6.3 Division Macro-economic Statistics and Publications (MSP)

In general, MSP has the responsibility for stages in the statistical process that surpass the scope of the Divisions SRS and BES. The division embodies both the alpha (statistical programming) and the omega (publication) of the statistical process cycle:

Department Prices, Short term indicators and Programming

This department actually initiates the statistical process cycle. Based on user needs, among which those of strategic relations have a paramount position, the department prepares Statistics Netherlands’ statistical programme, which is subsequently discussed in the Programme Council (in which all divisions are represented) and the Advisory Committees and is eventually authorised by the Central Commission for Statistics. Lastly, the department puts the programme into practice in terms of entering metadata in STATBASE. As such, STATBASE entails the specification of the intended output, to be produced by Divisions BES and SRS.

The concentration of all output-metadata in one central database provides promising opportunities for the long cherished goal of standardisation and harmonisation of concepts and classifications. Statistical co-ordination is therefore an explicit task of this department.
Besides programming and co-ordination, the department compiles price indices and short term indicators

Department Information services

This department is responsible for the publication and dissemination of all statistical information, wherever it is produced at Statistics Netherlands. It comprises a publishing unit, an editorial unit, a communication unit and an information service unit.

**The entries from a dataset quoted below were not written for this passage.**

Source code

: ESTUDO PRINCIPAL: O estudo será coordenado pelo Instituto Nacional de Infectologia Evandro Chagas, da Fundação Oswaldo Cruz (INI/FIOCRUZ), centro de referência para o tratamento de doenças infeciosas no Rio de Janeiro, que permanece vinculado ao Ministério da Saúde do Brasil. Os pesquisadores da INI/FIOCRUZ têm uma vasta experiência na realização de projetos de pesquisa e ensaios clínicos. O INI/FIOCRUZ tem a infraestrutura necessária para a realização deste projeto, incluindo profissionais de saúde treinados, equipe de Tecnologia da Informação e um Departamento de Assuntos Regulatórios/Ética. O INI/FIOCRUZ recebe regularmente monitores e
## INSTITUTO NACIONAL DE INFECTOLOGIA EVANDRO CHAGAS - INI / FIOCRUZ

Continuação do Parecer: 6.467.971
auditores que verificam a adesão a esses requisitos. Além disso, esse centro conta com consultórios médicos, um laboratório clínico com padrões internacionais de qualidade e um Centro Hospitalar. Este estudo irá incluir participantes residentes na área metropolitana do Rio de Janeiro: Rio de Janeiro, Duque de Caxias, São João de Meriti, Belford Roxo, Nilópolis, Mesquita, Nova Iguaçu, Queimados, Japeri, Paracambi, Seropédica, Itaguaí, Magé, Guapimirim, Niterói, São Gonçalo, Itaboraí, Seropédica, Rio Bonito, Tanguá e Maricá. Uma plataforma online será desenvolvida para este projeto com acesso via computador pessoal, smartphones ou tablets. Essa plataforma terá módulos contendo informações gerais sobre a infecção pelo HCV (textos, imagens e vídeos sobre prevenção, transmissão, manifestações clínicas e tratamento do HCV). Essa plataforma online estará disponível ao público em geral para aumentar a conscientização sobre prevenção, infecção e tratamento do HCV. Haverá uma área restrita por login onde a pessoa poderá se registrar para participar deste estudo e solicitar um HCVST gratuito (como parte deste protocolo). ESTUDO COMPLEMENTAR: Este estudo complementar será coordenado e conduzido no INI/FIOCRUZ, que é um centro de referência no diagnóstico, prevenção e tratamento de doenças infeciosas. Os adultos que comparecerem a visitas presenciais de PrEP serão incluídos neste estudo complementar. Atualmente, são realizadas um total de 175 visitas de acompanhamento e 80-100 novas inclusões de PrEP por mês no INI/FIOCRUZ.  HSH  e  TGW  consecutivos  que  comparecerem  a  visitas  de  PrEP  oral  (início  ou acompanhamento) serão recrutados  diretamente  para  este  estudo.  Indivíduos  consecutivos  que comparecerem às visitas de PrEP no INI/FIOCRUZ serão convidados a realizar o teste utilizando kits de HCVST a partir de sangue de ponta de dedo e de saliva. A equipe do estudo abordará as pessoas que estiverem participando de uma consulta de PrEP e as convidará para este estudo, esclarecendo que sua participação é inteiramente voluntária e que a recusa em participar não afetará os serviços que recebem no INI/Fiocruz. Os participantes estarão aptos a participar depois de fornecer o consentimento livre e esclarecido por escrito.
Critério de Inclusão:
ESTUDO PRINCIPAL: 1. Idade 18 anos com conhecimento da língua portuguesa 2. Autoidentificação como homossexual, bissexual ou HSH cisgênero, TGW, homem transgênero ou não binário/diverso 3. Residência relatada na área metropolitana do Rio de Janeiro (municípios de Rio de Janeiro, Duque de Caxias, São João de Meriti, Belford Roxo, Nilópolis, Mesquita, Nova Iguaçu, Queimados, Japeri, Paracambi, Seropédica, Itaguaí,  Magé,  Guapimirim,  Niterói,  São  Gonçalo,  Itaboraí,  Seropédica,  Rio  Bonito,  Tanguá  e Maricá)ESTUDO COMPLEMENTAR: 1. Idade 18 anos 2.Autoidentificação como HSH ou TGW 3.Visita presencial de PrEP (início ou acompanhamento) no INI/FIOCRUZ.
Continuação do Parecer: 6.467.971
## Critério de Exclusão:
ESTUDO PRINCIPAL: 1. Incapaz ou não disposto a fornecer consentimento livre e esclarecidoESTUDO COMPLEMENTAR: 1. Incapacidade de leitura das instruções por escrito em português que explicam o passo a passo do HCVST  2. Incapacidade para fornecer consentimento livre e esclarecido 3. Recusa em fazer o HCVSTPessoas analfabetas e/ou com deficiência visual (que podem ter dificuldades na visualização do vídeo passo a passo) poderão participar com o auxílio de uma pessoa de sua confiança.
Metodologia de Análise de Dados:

Obviously, the output data warehouse STATLINE is the hub of the wheel of core activities of the department. STATLINE is one publication, composed of a number of data cubes, each describing a certain theme or sub-theme, together covering the whole statistical programme. All STATLINE tabulations are based on STATBASE; thematic cubes are actually structured views on STATBASE. Themes are "owned" by editors, who are responsible for cube design and delineation, as well as for all other publications in their area, including relevant parts of the Internet site. The actual preparation of cubes and publications is the common responsibility of editors and data suppliers from the Analysis departments in the BES and SRS divisions.

As STATLINE is to comprise all published data in a structured and easily accessible form, it is also the proper data source for the central information service. Only in case of very specific questions, will clients be referred to subject-matter specialists.

Department of Financial Institutions and Government
The macro-economic character of these statistics and the fact that they serve similar user groups, led to the decision to place these statistics in the neighbourhood of the national accounts.

National Accounts Department

This department produces a variety of cross-division integrated statistics, most of which are based on data entered in STATBASE within BES and SRS. National Accounts will benefit greatly from the impact STATBASE is expected to have on overall standardisation of concepts and consistency of data.

7. Conclusion

At the time of writing, the design of the new organisation structure has not yet been finalised. Some of the issues presented in the paper will be discussed and worked out further. Therefore, the views expressed here are preliminary and subject to change. This is particularly the case for:

- the delineation of tasks between the Surveys and Analysis departments in the BES and SRS divisions with respect to editing and micro-integration;
- the extent to which the one-counter principle can be actually adhered to, in particular with respect to data collection and editing of business surveys;
- the extent to which statistical processes for different subject matters can be actually integrated;
- the degree of centralisation of the publication and dissemination function in the Division MSP.